Temple didn’t wait to find out whether he got up; instead he confronted Abe’s assailant. Abe and he were tussling, with the man trying to drag Abe away from the house. Temple carried out the tactic that had been tried on him.
He slapped a hand on the man’s shoulder and spun him around. Then he delivered a straight-armed punch to his cheek that sent him staggering backward into the corner of the house. The man moved to grab hold of the wall but he was moving too quickly and he tipped over to lie beside the house.

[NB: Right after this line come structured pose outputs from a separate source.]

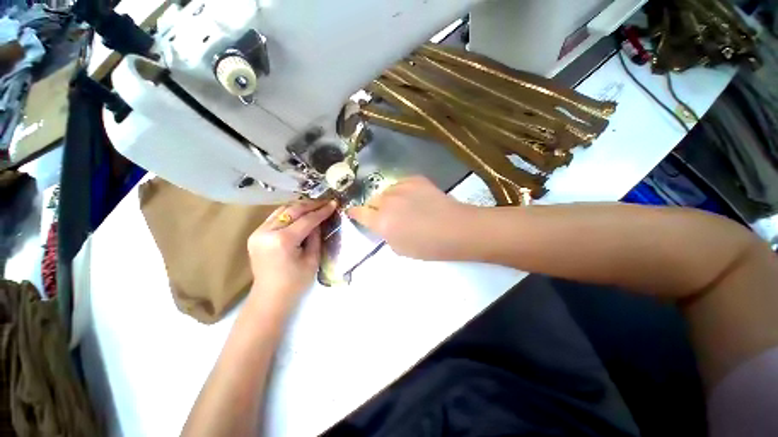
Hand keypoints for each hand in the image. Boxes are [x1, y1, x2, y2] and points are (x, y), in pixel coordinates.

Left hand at [247, 199, 336, 310]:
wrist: (270, 297)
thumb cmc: (295, 283)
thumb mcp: (312, 259)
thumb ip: (315, 236)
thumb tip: (319, 220)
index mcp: (282, 240)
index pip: (306, 219)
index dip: (322, 211)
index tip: (333, 203)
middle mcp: (266, 232)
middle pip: (292, 210)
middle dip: (311, 205)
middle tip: (325, 202)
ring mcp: (258, 232)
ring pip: (282, 210)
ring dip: (300, 207)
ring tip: (315, 206)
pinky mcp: (255, 234)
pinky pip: (275, 217)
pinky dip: (289, 213)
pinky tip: (300, 213)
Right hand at [347, 176, 475, 259]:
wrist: (455, 229)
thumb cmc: (427, 246)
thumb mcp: (399, 249)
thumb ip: (386, 234)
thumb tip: (384, 224)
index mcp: (381, 222)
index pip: (359, 213)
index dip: (355, 213)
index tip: (354, 212)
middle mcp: (386, 201)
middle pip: (373, 200)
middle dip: (376, 208)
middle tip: (388, 215)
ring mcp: (401, 187)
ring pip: (387, 191)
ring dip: (390, 199)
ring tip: (405, 206)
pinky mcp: (415, 179)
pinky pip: (401, 184)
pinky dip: (403, 191)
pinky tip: (415, 198)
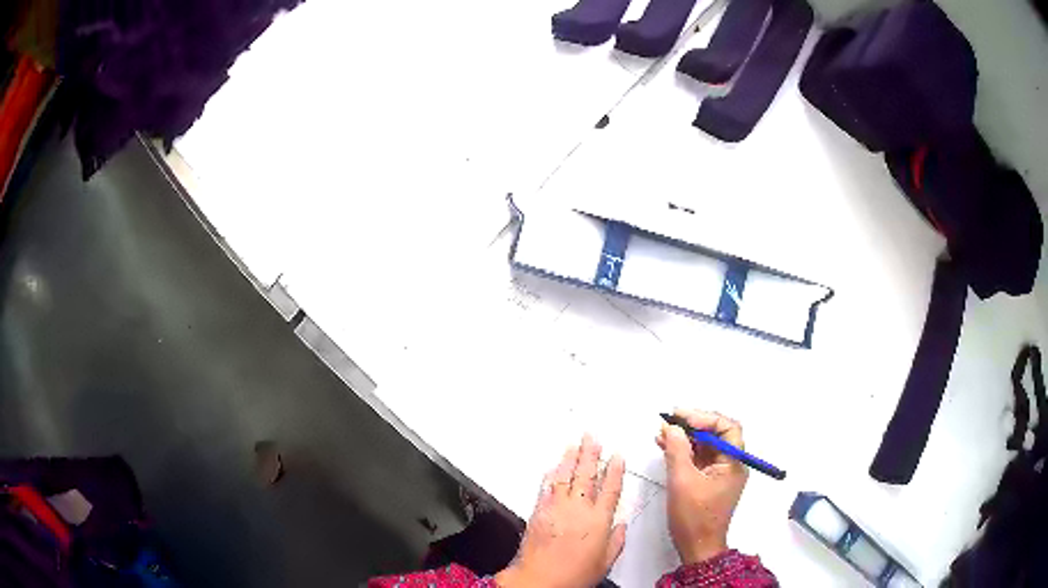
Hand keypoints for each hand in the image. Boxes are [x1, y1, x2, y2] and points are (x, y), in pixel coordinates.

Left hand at [496, 435, 626, 587]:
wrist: (541, 579)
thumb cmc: (575, 574)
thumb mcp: (605, 562)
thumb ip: (616, 541)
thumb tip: (622, 526)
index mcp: (599, 521)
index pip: (610, 489)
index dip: (615, 470)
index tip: (617, 455)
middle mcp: (579, 509)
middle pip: (587, 476)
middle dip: (591, 454)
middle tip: (593, 437)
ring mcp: (557, 508)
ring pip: (565, 476)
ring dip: (570, 458)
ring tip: (574, 444)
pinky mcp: (539, 512)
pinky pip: (546, 488)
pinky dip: (551, 475)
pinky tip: (554, 466)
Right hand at [656, 409, 746, 564]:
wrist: (697, 547)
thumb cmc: (694, 516)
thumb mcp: (682, 481)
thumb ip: (677, 450)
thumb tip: (672, 427)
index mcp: (733, 462)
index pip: (727, 427)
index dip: (705, 418)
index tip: (682, 417)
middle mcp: (731, 464)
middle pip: (717, 434)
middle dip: (693, 425)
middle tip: (670, 420)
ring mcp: (720, 473)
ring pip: (705, 445)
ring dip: (685, 437)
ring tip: (661, 432)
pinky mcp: (709, 481)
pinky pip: (698, 458)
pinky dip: (684, 451)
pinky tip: (665, 446)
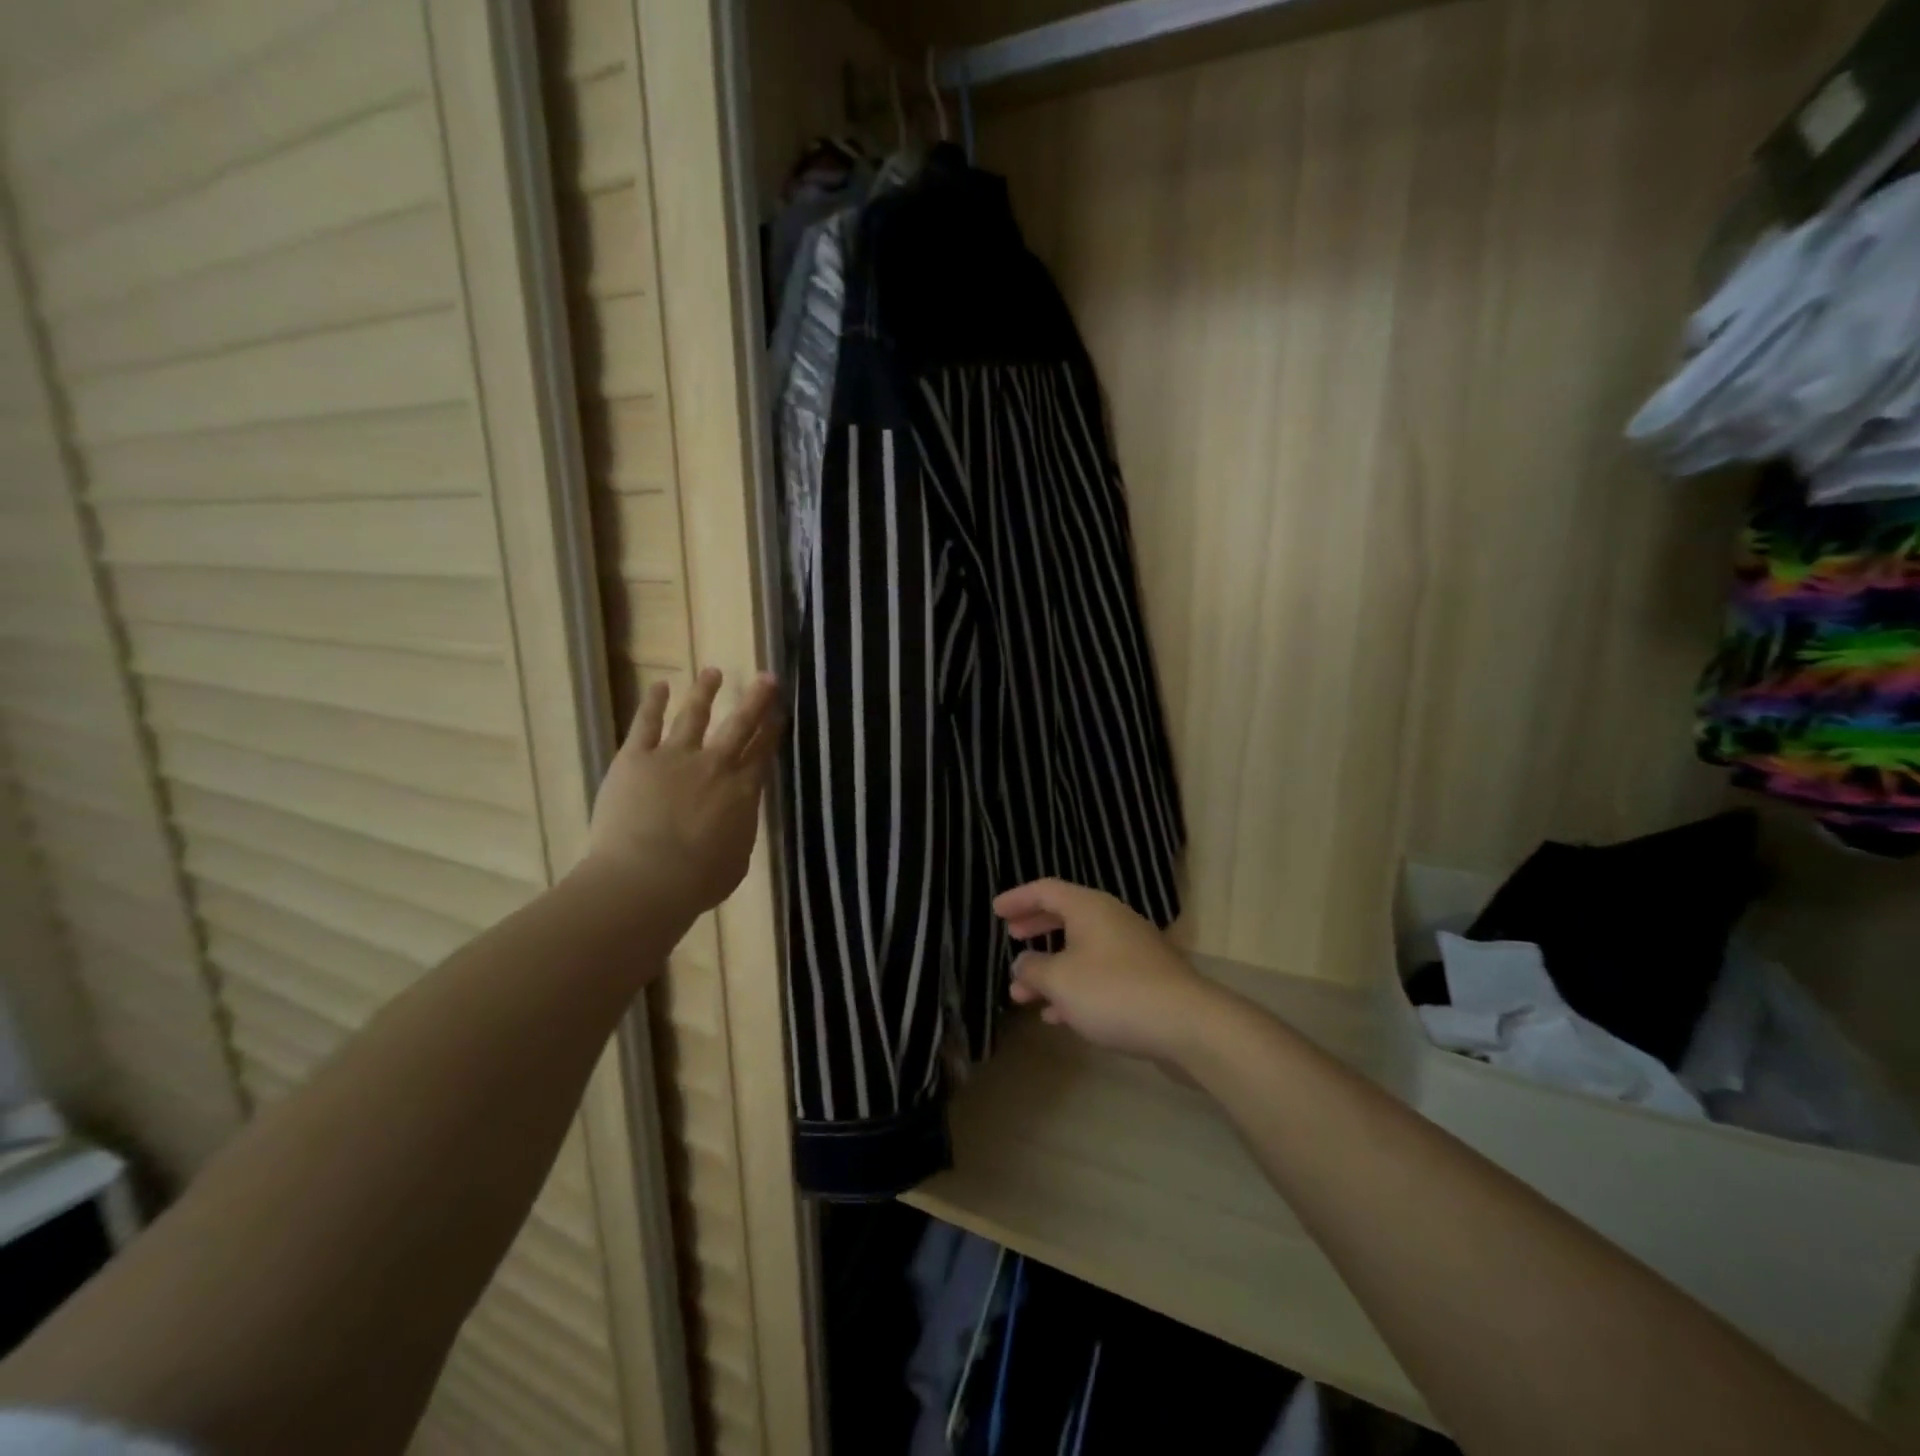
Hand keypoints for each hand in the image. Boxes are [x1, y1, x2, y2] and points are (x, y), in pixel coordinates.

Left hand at [586, 668, 781, 918]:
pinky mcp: (636, 758)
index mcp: (742, 791)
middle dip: (756, 699)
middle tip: (767, 677)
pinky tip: (660, 686)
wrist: (647, 879)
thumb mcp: (737, 858)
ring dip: (705, 692)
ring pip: (694, 715)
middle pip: (739, 724)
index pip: (762, 752)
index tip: (780, 710)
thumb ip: (739, 829)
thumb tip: (737, 817)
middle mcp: (714, 765)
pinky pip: (646, 724)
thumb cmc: (699, 881)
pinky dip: (653, 703)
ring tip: (712, 672)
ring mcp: (674, 757)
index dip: (773, 729)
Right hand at [994, 879, 1220, 1065]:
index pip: (1046, 890)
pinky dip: (1075, 988)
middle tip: (1012, 937)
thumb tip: (1022, 963)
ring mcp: (1131, 950)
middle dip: (1035, 928)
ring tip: (1023, 994)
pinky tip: (1059, 1016)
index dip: (1018, 898)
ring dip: (1051, 969)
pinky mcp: (1145, 980)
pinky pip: (1099, 975)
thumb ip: (1033, 969)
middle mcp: (1111, 920)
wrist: (1187, 1024)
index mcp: (1089, 908)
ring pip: (1081, 951)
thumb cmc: (1113, 991)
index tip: (996, 911)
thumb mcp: (1060, 980)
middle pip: (1065, 916)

Temple turned to continue walking to the door, but then a shadow flittered across the ground a moment before a solid weight slammed into his back knocking him on to his chest. The air blasted from his lungs as he lay pole-axed.
A dazed part of his mind told him that one of the riders had leaped from his mount and pinned him to the ground, but he was too stunned to do anything about it. Shouting went up and the thud of flesh on flesh sounded.
With a shake Temple struggled to regain his senses, but then the weight lifted from him and someone grabbed his arm. He shook the hand off, but then realized that Abe was trying to raise him.
He nodded to Abe and let him drag him to his feet. Three of the men were lying on the ground while the fourth had been shoved off him. Abe and Temple moved in on this man. They slapped the man one way and then the other before Abe delivered the blow that sent him spinning to the ground. While standing over the prone man Temple faced Emerson, the sole man left for them to defeat who remained upright.
“Now, if it’s all the same with you, we’ll see Walt,” Temple said.
The grounded men were getting to their feet while groaning; so to avoid the distraction of a second round of their fight, Temple turned and with Abe at his side he headed to the door. He knocked but, as the men were now closing in on him, he went straight in.
Two paces in he came to a sudden halt. A prone body lay in front of the door. Blood had pooled around the head, bright and fresh, the scalp was matted and the skull was caved in.
“The Prairie Man got to him first,” Temple said to himself.
Chapter Eight
The night was warm and it was one that Temple would enjoy normally, if it weren’t for the fact this was the last one Hank might see. Earlier, after the discovery of Walt’s body, another confrontation had developed over who should report the news to the lawman.
Emerson had been adamant it should be a friend of Walt’s rather than the Rangers. Temple hadn’t had the enthusiasm for another fight, so he’d relented. He had returned to Hank’s house, where he’d told Luther to take his horse and head into town.
Now Luther would be examining the jailhouse to work out how they could mount a jailbreak. When he returned, Temple would go into town to talk to Sheriff Simmons and find out whether the recent events had swayed him.
Despite the situation moving on apace, he doubted that that would be so, and no matter how much he pondered he could make no progress in finding the solution to a mystery that felt as if it were tantalizingly close. Emerson had been worried that the Prairie Man had returned and a new death supported this possibility.